Question

can anyone please help me with the proof of fundamental theorem of calculus. I would appreciate if you may attach a file

Answer 1

I will write here a proof of the First Fundamental Theorem of Calculus as seen in Spivak's Calculus.

Theorem: Let \(f\) be integrable on \([a,b]\), and define \(F\) on \([a,b]\) by \[
F(x)=\int_a^xf.
\]If \(f\) is continuous at \(c\) in \([a,b]\), then \(F\) is differentiable at \(c\), and \[
F'(c)=f(c).
\](If \(c=a\) or \(b\), then \(F'(c)\) is understood to mean the right- or left-hand derivative of \(F\).)
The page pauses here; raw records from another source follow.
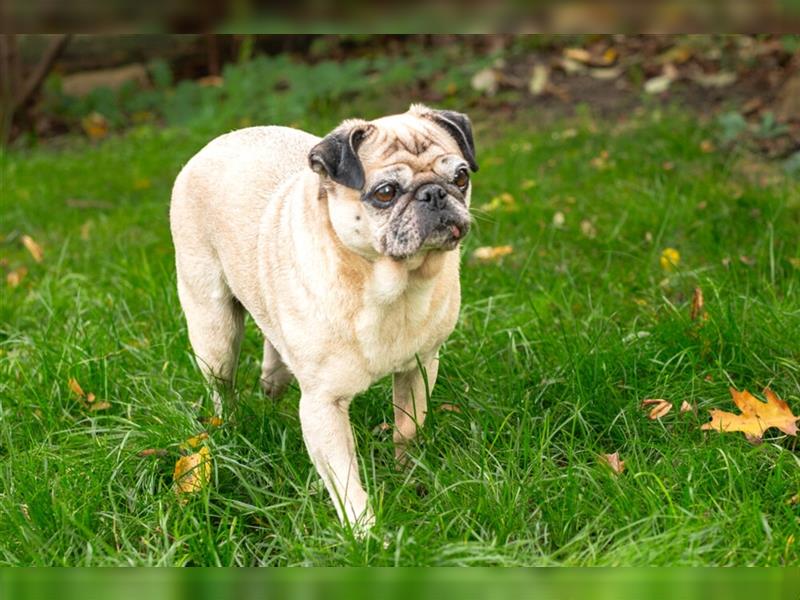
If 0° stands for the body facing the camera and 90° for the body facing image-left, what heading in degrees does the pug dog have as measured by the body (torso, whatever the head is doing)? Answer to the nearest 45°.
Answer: approximately 315°

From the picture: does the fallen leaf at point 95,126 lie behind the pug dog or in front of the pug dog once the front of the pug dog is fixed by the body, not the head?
behind

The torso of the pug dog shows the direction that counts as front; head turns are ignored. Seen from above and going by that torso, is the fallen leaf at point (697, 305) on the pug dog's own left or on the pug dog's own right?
on the pug dog's own left

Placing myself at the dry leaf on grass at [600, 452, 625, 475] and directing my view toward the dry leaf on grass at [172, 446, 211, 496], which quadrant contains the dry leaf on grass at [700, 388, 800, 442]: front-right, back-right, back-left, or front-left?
back-right

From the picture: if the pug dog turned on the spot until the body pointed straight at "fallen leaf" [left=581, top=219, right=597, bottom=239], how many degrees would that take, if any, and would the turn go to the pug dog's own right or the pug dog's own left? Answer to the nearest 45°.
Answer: approximately 90° to the pug dog's own left

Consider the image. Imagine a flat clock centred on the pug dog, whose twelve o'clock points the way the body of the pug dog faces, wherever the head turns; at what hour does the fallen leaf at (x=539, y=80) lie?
The fallen leaf is roughly at 8 o'clock from the pug dog.

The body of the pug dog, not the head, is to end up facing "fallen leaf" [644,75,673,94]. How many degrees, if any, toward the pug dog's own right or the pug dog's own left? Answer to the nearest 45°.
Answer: approximately 90° to the pug dog's own left

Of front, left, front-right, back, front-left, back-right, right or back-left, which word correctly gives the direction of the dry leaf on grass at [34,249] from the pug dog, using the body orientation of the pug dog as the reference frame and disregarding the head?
back

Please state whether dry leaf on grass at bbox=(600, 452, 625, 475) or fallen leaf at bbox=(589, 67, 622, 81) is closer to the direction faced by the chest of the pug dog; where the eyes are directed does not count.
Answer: the dry leaf on grass

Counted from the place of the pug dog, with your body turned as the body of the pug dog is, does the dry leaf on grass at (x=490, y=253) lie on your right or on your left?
on your left

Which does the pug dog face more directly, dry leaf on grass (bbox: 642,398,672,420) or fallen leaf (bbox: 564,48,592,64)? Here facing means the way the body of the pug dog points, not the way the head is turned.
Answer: the dry leaf on grass

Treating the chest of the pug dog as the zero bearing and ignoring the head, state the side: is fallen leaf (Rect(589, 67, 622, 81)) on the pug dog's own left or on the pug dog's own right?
on the pug dog's own left
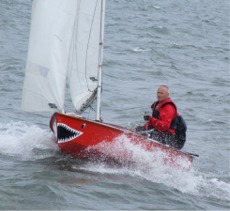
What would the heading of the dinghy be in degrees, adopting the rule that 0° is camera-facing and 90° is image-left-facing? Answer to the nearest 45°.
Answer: approximately 45°
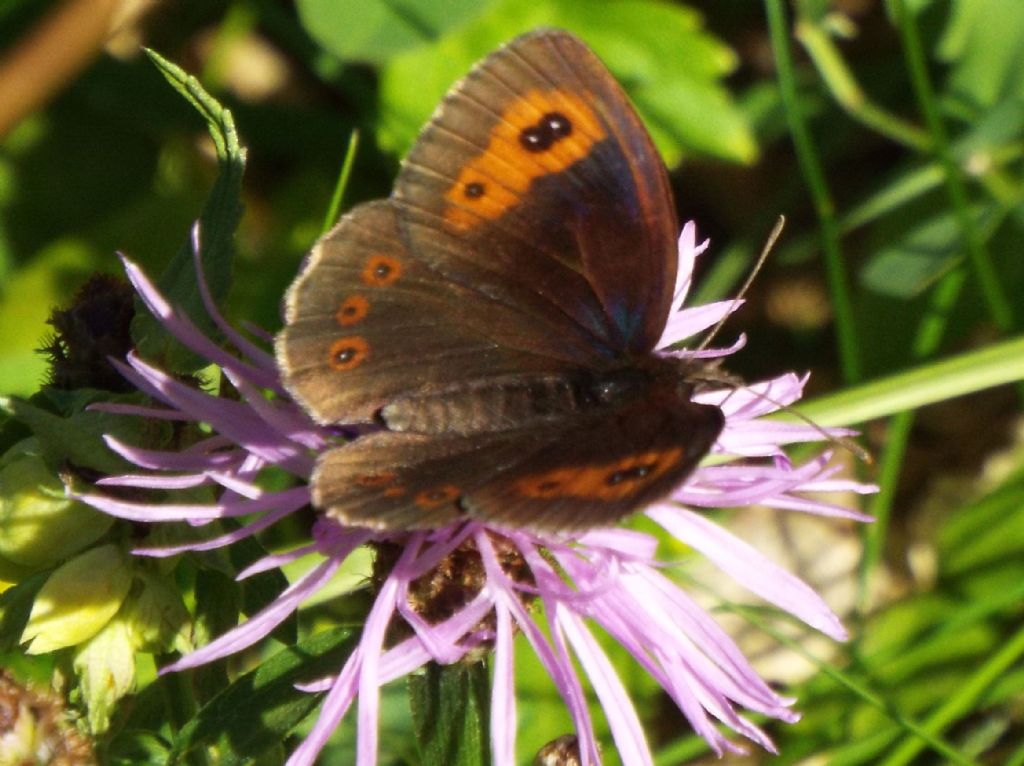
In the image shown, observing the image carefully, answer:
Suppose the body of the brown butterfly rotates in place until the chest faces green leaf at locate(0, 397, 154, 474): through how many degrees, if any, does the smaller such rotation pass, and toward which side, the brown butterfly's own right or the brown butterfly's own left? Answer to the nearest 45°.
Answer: approximately 180°

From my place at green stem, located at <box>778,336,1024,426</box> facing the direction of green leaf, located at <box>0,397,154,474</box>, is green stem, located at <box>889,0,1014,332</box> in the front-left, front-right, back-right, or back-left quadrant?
back-right

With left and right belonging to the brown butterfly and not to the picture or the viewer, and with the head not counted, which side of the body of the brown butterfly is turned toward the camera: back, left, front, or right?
right

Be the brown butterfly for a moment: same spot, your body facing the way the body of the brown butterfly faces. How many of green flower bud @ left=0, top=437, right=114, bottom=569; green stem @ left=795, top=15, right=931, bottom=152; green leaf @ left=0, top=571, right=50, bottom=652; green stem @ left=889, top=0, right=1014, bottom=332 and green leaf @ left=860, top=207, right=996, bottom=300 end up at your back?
2

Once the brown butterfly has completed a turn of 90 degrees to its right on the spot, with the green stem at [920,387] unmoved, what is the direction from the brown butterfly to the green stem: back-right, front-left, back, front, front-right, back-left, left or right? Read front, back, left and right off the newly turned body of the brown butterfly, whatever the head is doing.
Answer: back-left

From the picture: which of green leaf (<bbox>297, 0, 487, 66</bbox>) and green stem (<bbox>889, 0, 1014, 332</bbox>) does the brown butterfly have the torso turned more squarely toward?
the green stem

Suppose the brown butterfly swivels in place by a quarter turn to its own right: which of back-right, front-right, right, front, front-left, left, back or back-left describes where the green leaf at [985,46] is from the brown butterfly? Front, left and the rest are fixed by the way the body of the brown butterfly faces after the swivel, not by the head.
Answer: back-left

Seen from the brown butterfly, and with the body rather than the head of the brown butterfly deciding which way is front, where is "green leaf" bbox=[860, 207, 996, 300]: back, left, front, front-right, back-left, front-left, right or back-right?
front-left

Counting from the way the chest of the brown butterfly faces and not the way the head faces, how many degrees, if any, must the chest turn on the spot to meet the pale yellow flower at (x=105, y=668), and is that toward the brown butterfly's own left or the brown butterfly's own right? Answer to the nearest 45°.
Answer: approximately 180°

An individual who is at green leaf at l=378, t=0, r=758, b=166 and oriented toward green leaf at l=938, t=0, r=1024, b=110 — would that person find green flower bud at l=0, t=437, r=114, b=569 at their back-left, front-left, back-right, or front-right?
back-right
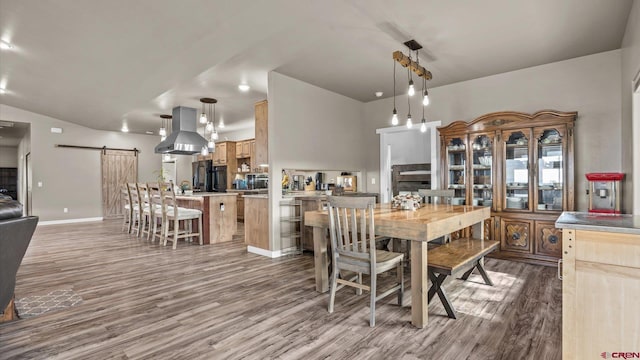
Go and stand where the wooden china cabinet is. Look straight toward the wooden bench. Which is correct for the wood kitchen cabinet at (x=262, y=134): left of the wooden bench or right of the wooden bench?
right

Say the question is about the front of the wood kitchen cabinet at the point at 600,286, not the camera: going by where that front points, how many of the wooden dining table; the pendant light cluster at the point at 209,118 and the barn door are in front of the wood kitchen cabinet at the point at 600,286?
3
Proof: We will assume that \(c\) is in \((a,b)\); the easy modifications for \(c=a\) or \(b\) may be supplied by the reader. By definition, \[
F'(c)=\lim_{h\to0}\frac{F(c+h)-F(c)}{h}.
\]Suppose first that \(h>0\). Then\[
F(c+h)-F(c)=\int_c^{c+h}f.
\]Define \(m_h\) and \(M_h\) as follows:\[
m_h=\inf\{f(x):c\le x\le c+h\},\\
M_h=\sup\{f(x):c\le x\le c+h\}.
\]It follows from Theorem 13-7 (this theorem says that if \(m\le f(x)\le M\) for all \(x\) in \([a,b]\), then \(m(b-a)\le\int_a^bf\le M(b-a)\)) that\[
m_h\cdot h \le \int_c^{c+h}f\le M_h\cdot h.
\]Therefore\[
m_h\le\frac{F(c+h)-F(c)}{h}\le M_h.
\]If \(h<0\), only a few details of the argument have to be changed. Essentially, the \(c\) and \(c+h\) terms switch places and some negatives must be dealt with, but the proof follows the same pattern.

Answer 2

Thanx, I'm writing a maths exam tomorrow so I just needed some clarification on this

Answer 3

No worries. Did that all make sense? Any steps you need explained at all?